What is the expected impact of eWHORM, and who will benefit the most from the project results?
Parasitic helminth infections can cause debilitating diseases such as river blindness (onchocerciasis), loiasis (African eye worm), mansonellosis, or trichuriasis. These diseases can cause blindness and severe dermatitis (onchocerciasis), angioedema, variable unspecific complications and increased mortality (loiasis), delayed child development and anemia (trichuriasis), and impact co-infections and vaccine responses (mansonellosis). Control programmes do exist for the neglected tropical diseases such as onchocerciasis and soil-transmitted helminths, but the drugs used for mass drug administration for onchocerciasis do not kill the adult worms, and drugs used for soil-transmitted helminths have poor efficacy at single-dose against trichuriasis. Furthermore, loiasis and mansonellosis are not listed as neglected tropical diseases by the WHO, and no control programmes do exist. Importantly, in the case of loiasis, drugs that are used for MDA may cause life-threatening adverse events. In the case of mansonellosis, MDA treatment is not efficacious as a single dose. Thus, our overall goal of eWHORM is to provide new treatment options for helminth infections to eliminate filarial and soil-transmitted helminth infections. Within eWHORM, we aim to provide the proof of concept for oxfendazole as an inexpensive and effective drug for multiple helminth diseases that affect hundreds of millions of people in sub-Saharan Africa. In addition, we will build and improve the capacity in endemic countries to perform state-of-the-art clinical trials and diagnostics. We aim to provide improved treatments for those affected by helminth infections and make a long-term impact in endemic countries by enhancing the capacity for persistent and future health challenges.
Looking back at the first year, could you share the challenges you faced and the exciting highlights you experienced?
Our consortium consists of ten partners from seven different countries. While each partner has its specific expertise, it is essential to harmonise the procedures and protocols of our joint basket trial to obtain the best possible data-set to support future registration trials of oxfendazole. Thus, discussions with all partners are essential to deciding on the best possible way forward, which can be challenging. Our kick-off meeting in Bonn helped us to bond as a fantastic team, and the preparation of a joint master protocol and EMA briefing document are the first examples of how we can achieve our ambitious goal.
As we kick off the second year, what hopes and plans do you have as the project coordinator?

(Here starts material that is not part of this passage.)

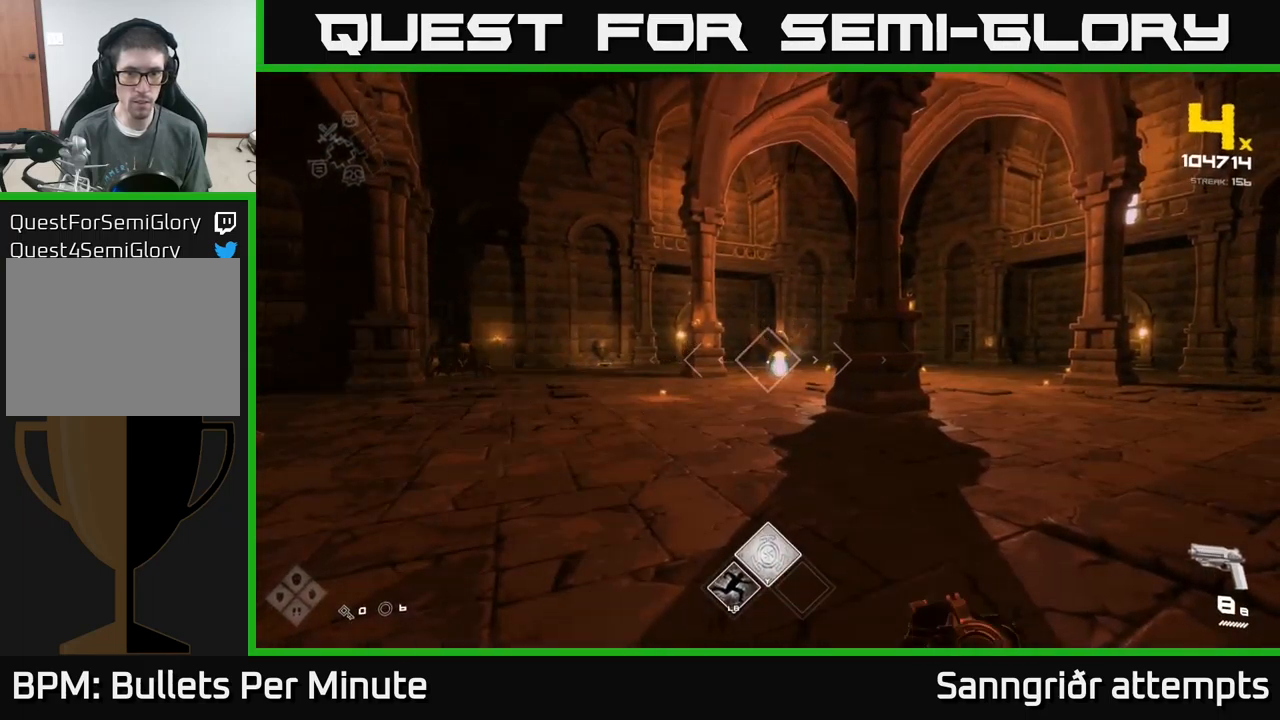
{"buttons": [], "left_stick": "up-left", "right_stick": "center", "events": [[17, "left_stick", "right"], [117, "R2", "down"], [217, "right_stick", "left"], [250, "R2", "up"], [267, "right_stick", "center"], [333, "left_stick", "up"], [400, "left_stick", "up-left"]]}
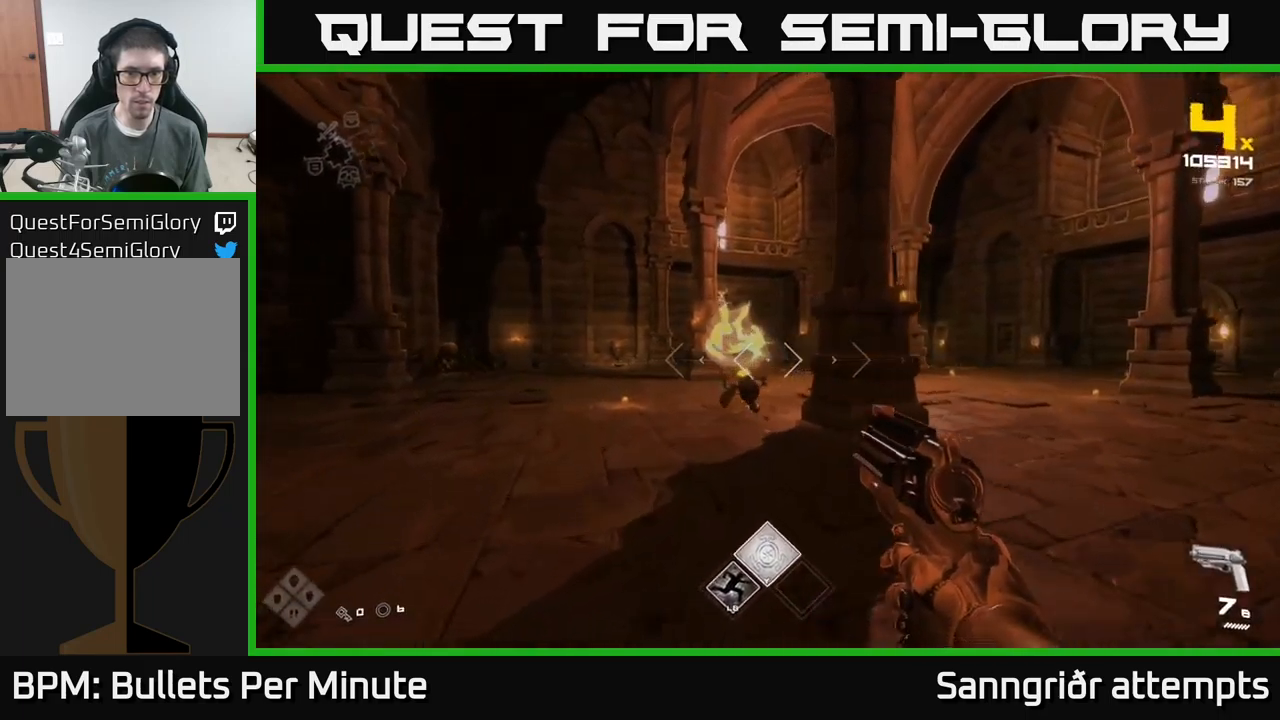
{"buttons": [], "left_stick": "up-right", "right_stick": "center", "events": [[117, "left_stick", "up"], [233, "right_stick", "left"], [400, "left_stick", "up-right"], [433, "right_stick", "center"]]}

Based on the excellent progress we made in the first year, I hope that our project further gains momentum and oxfendazole will be administered, as scheduled, to the first participants. I am strongly convinced that oxfendazole is an excellent pan-nematode drug candidate and hope that already the interim analyses will demonstrate excellent efficacy against onchocerciasis, loiasis, mansonellosis, and trichuriasis. As project coordinator, I am looking forward to attending the LAMP workshop in Cameroon and to the finalisation of the study initiation package so that we can start the clinical trial.